-------- Texte source

Une décision de l’IAAF discriminatoire ? La convention sur les droits des handicapés signée le 13 décembre 2006 applicable trente jours après la vingtième ratification le 3 mai 2008 est inapplicable. L’IAAF a son siège à Monaco et Monaco n’a pas ratifié la convention.
Un pré-jugement ? Les officiels de l’IAAF ont en effet informé la presse avant même le prononcé de la décision. Les abstentions des membres de son comité ont été considérées comme des votes positifs. Des anomalies procédurales certaines.
Alors violation de l’article 144-2 (e) ou absence de violation ?
La taille minimale des prothèses est calculée grâce à une formule mathématique. Fondée sur la longueur de l’avant bras du sportif et par rapport à la distance qui sépare le sternum de l’extrémité des moignons. Le résultat est majoré de 3,5 %.
Pistorius n’est pas un homme bionique.
Ses prothèses n’ont ni capteurs, ni microprocesseurs ni moteurs. De simples lames dont l’usage et le contrôle dues à un entraînement, permettent la performance.

----------------

(Votre tâche):
Modifiez, s'il vous plaît, le passage du texte source qui commence par « Une décision de » et se termine par « majoré de 3,5 %. » en y remplaçant « anomalies procédurales » par « irrégularités procédurales », puis redonnez-le en entier.

-------- Données enregistrées

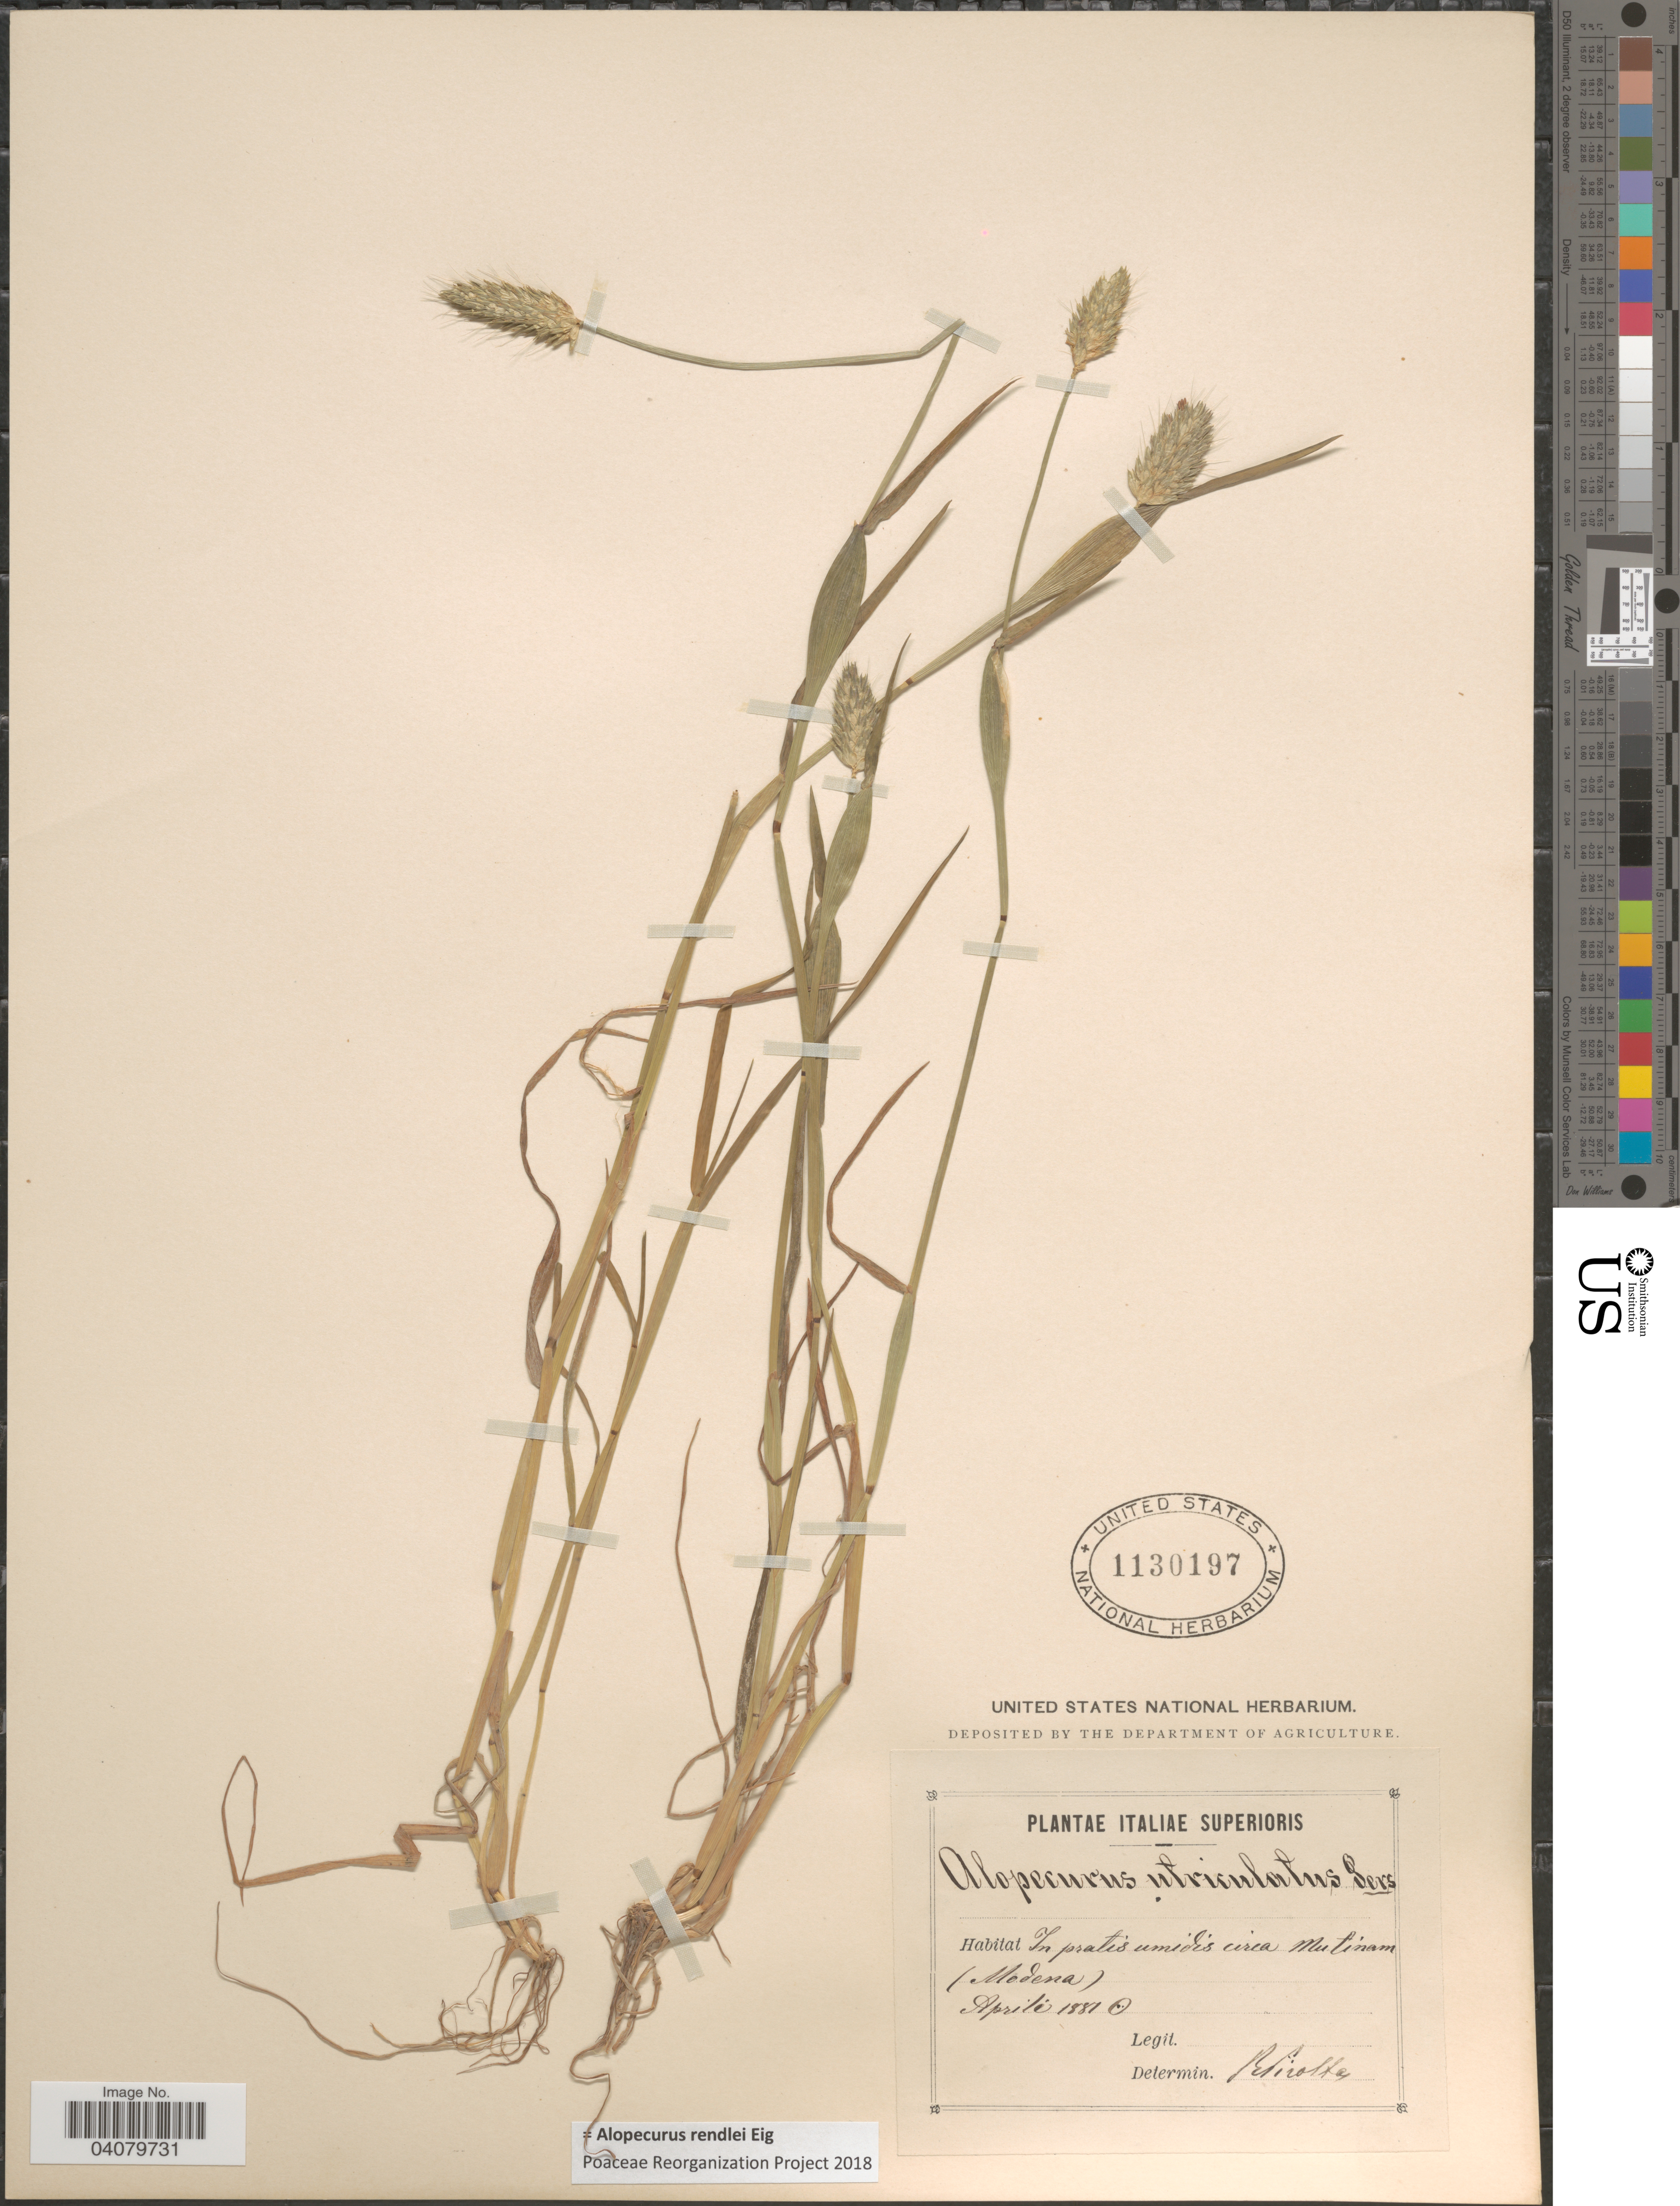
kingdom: Plantae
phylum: Tracheophyta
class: Liliopsida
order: Poales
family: Poaceae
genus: Alopecurus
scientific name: Alopecurus rendlei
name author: Eig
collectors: J. Pirotta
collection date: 1881-04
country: Italy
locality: Italiae Superioris. In pratis umidis circa Mutinam (Modena).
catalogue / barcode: US 1130197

----------------

(Réponse attendue):
Une décision de l’IAAF discriminatoire ? La convention sur les droits des handicapés signée le 13 décembre 2006 applicable trente jours après la vingtième ratification le 3 mai 2008 est inapplicable. L’IAAF a son siège à Monaco et Monaco n’a pas ratifié la convention.
Un pré-jugement ? Les officiels de l’IAAF ont en effet informé la presse avant même le prononcé de la décision. Les abstentions des membres de son comité ont été considérées comme des votes positifs. Des irrégularités procédurales certaines.
Alors violation de l’article 144-2 (e) ou absence de violation ?
La taille minimale des prothèses est calculée grâce à une formule mathématique. Fondée sur la longueur de l’avant bras du sportif et par rapport à la distance qui sépare le sternum de l’extrémité des moignons. Le résultat est majoré de 3,5 %.